The growth and reproduction of bacteriophages in host cells can cause the lysis of pathogenic bacteria, reduce the density of pathogenic bacteria, thus reducing or avoiding the chance of infection or morbidity of pathogenic bacteria, and achieve the purpose of treating and preventing diseases, namely bacteriophage therapy. This therapy has been widely used in veterinary medicine, agriculture, food microbiology and other fields.
(1) Application of bacteriophage therapy in animal husbandry
The domestic breeding industry, especially the chicken industry, is often troubled by the intestinal diarrhea disease of livestock and poultry, which is mainly caused by pathogenic microorganisms such as Escherichia coli and Salmonella.With the emergence of a large number of drug-resistant bacteria, more and more attention has been paid to the treatment of bacterial diseases with related bacteriophages that have strong specificity and are not easy to produce resistance.Smith, Barrow and others can reduce the probability of lambs, piglets and chickens suffering from intestinal diseases caused by Escherichia coli by using bacteriophage therapy.[1]
(2) Application of bacteriophage therapy in aquaculture
The frequent occurrence of explosive diseases has caused huge economic losses to the aquaculture industry,Bacterial diseasePhage therapy has a good application prospect in aquaculture.Park et al. can effectively eliminate pathogenic bacteria by feeding food containing bacteriophages when treating bacterial blood group ascites infection caused by Pseudomonas plecoghssicida and other bacteria.[2]

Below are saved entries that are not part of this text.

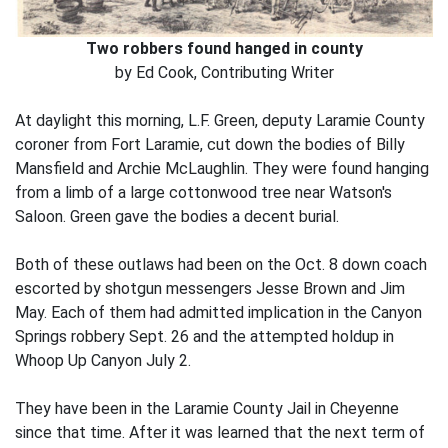
Two robbers found hanged in county
by Ed Cook, Contributing Writer
At daylight this morning, L.F. Green, deputy Laramie County
coroner from Fort Laramie, cut down the bodies of Billy
Mansfield and Archie McLaughlin. They were found hanging
from a limb of a large cottonwood tree near Watson's
Saloon. Green gave the bodies a decent burial.
Both of these outlaws had been on the Oct. 8 down coach
escorted by shotgun messengers Jesse Brown and Jim
May. Each of them had admitted implication in the Canyon
Springs robbery Sept. 26 and the attempted holdup in
Whoop Up Canyon July 2.
They have been in the Laramie County Jail in Cheyenne
since that time. After it was learned that the next term of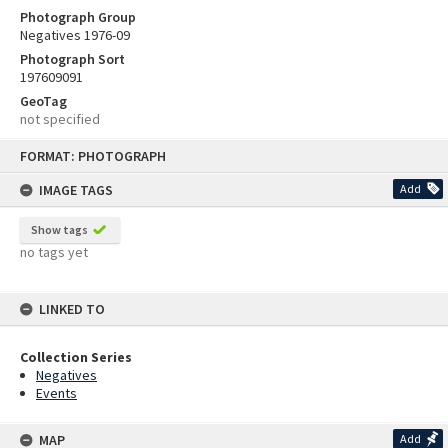
Photograph Group
Negatives 1976-09
Photograph Sort
197609091
GeoTag
not specified
Skip
FORMAT: PHOTOGRAPH
to
content
IMAGE TAGS
Add
Show tags
no tags yet
LINKED TO
Collection Series
Negatives
Events
MAP
Add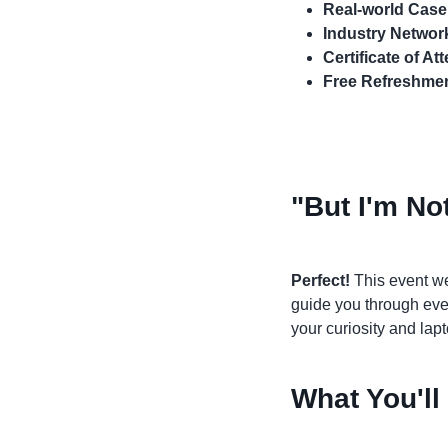
Real-world Case
Industry Networ
Certificate of A
Free Refreshme
"But I'm Not
Perfect!
This event we
guide you through ever
your curiosity and lapt
What You'll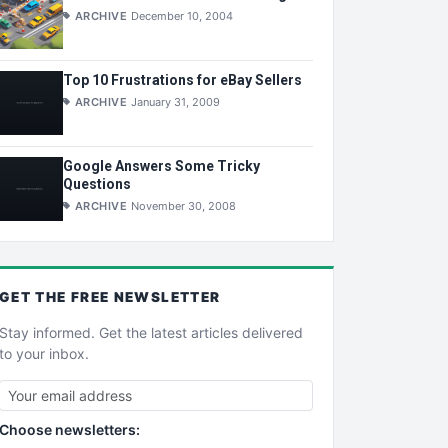
ARCHIVE
December 10, 2004
Top 10 Frustrations for eBay Sellers
ARCHIVE
January 31, 2009
Google Answers Some Tricky
Questions
ARCHIVE
November 30, 2008
GET THE
FREE
NEWSLETTER
Stay informed. Get the latest articles delivered
to your inbox.
Choose newsletters: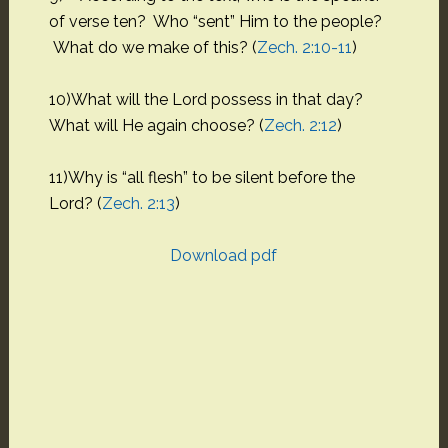
of verse ten? Who “sent” Him to the people?
What do we make of this? (
Zech. 2:10-11
)
10)What will the Lord possess in that day?
What will He again choose? (
Zech. 2:12
)
11)Why is “all flesh” to be silent before the
Lord? (
Zech. 2:13
)
Download pdf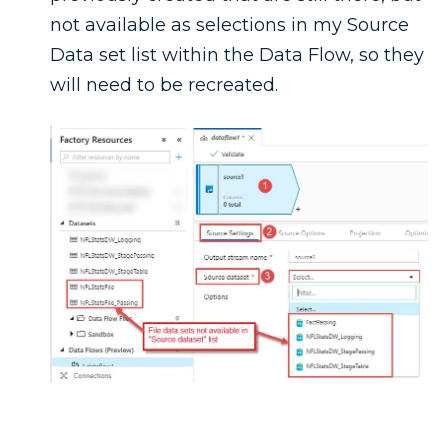
not available as selections in my Source
Data set list within the Data Flow, so they
will need to be recreated.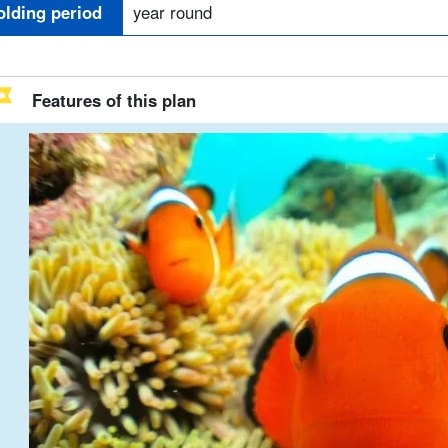
olding period
year round
Features of this plan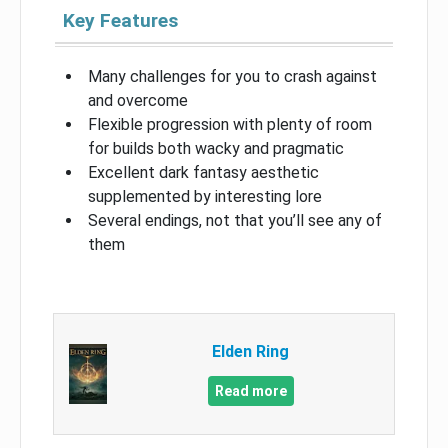
Key Features
Many challenges for you to crash against
and overcome
Flexible progression with plenty of room
for builds both wacky and pragmatic
Excellent dark fantasy aesthetic
supplemented by interesting lore
Several endings, not that you’ll see any of
them
Elden Ring
Read more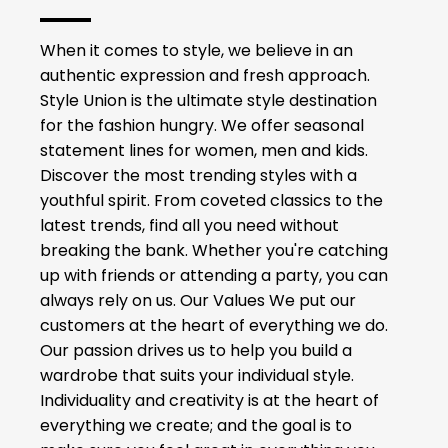
When it comes to style, we believe in an
authentic expression and fresh approach.
Style Union is the ultimate style destination
for the fashion hungry. We offer seasonal
statement lines for women, men and kids.
Discover the most trending styles with a
youthful spirit. From coveted classics to the
latest trends, find all you need without
breaking the bank. Whether you're catching
up with friends or attending a party, you can
always rely on us. Our Values We put our
customers at the heart of everything we do.
Our passion drives us to help you build a
wardrobe that suits your individual style.
Individuality and creativity is at the heart of
everything we create; and the goal is to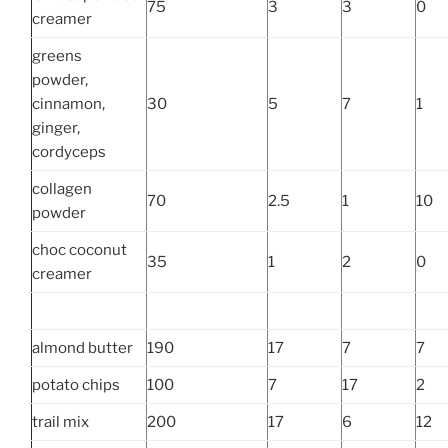
75
3
3
0
creamer
greens
powder,
cinnamon,
30
5
7
1
ginger,
cordyceps
collagen
70
2.5
1
10
powder
choc coconut
35
1
2
0
creamer
almond butter
190
17
7
7
potato chips
100
7
17
2
trail mix
200
17
6
12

(3) Application of bacteriophage therapy in the treatment of human diseases
Phage therapy was first applied in the treatment of human diseases.In 1921, Bruynoghe and Maisin took the lead in treating staphylococcalSkin infection。Since then, bacteriophages have been widely used in the treatment of otolaryngology, stomatology, ophthalmology, dermatology, pediatrics and lung diseases.With the emergence of antibiotics, phage therapy has been gradually ignored.Kutter and others reported that bacteriophage therapy has great potential to treat or prevent human diseases, and pointed out that the key to avoid this therapy being ignored is to commercialize bacteriophage therapy through practice and experiment.
With the bacteriaAntibiotic resistancePhage is widely used in many fields to control the growth and expansion of pathogenic bacteria.Phage therapy can avoidIntestinal floraIt is considered as a safe, effective and potential microecological agent that can replace antibiotics to maintain the normal immunity of the body.